Luce tried to imagine Arriane here, what she would think of Shelby or this oceanside dining, how she probably wouldn’t know what to make fun of first. Luce wished she could turn to Arriane now. It would be good to be able to laugh.

Looking around, she accidentally caught the eyes of a couple of students. A pretty girl with olive skin, a polka-dot dress, and a green scarf tied in her glossy black hair. A sandy-haired guy with broad shoulders tackling an enormous stack of pancakes.

Luce’s instinct was to turn her head away as soon as she made eye contact—always the safest bet at Sword & Cross. But … neither one of these kids glared at her. The biggest surprise about Shoreline was not the crystal sunshine or the cushy breakfast terrace or the buckets-of-money aura hovering over everyone. It was that the students here were smiling.
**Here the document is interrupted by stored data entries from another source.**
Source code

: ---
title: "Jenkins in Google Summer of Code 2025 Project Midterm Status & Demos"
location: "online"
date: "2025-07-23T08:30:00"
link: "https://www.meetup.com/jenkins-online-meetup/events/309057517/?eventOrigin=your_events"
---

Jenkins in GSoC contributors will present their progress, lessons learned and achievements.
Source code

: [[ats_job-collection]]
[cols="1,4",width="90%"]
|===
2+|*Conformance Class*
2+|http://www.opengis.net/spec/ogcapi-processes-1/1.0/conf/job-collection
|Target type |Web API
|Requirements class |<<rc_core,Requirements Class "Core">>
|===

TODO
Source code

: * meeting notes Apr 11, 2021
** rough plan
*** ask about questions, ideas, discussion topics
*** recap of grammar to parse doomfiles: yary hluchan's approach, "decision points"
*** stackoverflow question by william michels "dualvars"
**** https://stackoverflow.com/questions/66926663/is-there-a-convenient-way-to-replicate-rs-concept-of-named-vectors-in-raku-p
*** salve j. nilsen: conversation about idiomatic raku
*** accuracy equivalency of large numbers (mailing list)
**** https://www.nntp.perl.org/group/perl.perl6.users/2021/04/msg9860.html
Well, most of them were smiling. When Shelby and Luce reached an unoccupied table, Shelby picked up a small placard and flung it to the ground. Luce leaned sideways to see the word
RESERVED
written on it just as a kid their age in a full-on black-tie waiter suit approached them with a silver tray.

“Um, this table is re—” he began to say, his voice cracking inopportunely.

“Coffee, black,” Shelby said, then abruptly asked Luce, “What do you want?”

“Uh, same,” Luce said, uncomfortable at being waited on. “Maybe a little milk.”

“Scholarship kids. Gotta slave to get by.” Shelby rolled her eyes at Luce as the waiter darted away to get their coffees. She picked up the
San Francisco Chronicle
from the middle of the table and unfolded the front page with a yawn.

It was right around then that Luce had had enough.

“Hey.” She shoved Shelby’s arm down so she could see her face behind the paper. Shelby’s heavy eyebrows rose in surprise. “I used to
be
a scholarship kid,” Luce told her. “Not at my last school, but the school before that—”

Shelby shrugged off Luce’s hand. “Should I be impressed by that part of your résumé, too?”

Luce was just about to ask what it was Shelby had heard about her when she felt a warm hand on her shoulder.

Francesca, the teacher who’d met Luce at the door last night, was smiling down at her. She was tall, with an imperious bearing, and was put together with a style that came across as effortless. Francesca’s soft blond hair was cleanly flipped to one side. Her lips were glossy pink.
She wore a cool fitted black sheath dress with a blue belt and matching peep-toe stilettos. It was the kind of outfit that would make anyone feel dowdy by comparison. Luce wished she’d at least put on mascara. And maybe not worn her mud-crusted Converses.

“Oh, good, you two connected.” Francesca smiled. “I knew you’d become fast friends!”

Shelby was silent but rustled her paper. Luce just cleared her throat.

“I think you’ll find Shoreline a very simple adjustment, Luce. It’s designed that way. Most of our gifted students just ease right in.”
Gifted?
“Of course, you can come to me with any questions. Or just lean on Shelby.”

For the first time all morning, Shelby laughed. Her laugh was a gruff, gravelly thing, the kind of chortle Luce would have expected from an old man, a lifetime smoker, not a teenage yoga enthusiast.

Luce could feel her face pinching up into a scowl. The last thing she wanted was to “ease right in” to Shoreline. She didn’t belong with a lot of spoiled gifted kids on a cliff overlooking the ocean. She belonged with real people, people with soul instead of squash rackets, who knew what life was like. She belonged with Daniel. She still had no idea what she was doing here, other than hiding out
very
temporarily while Daniel took care of his … war. After that, he was going to take her back home. Or something.

“Well, I’ll see you both in class. Enjoy breakfast!” Francesca called over her shoulder as she glided away. “Try the quiche!” She waved her hand, signaling to the waiter to bring each girl a plate.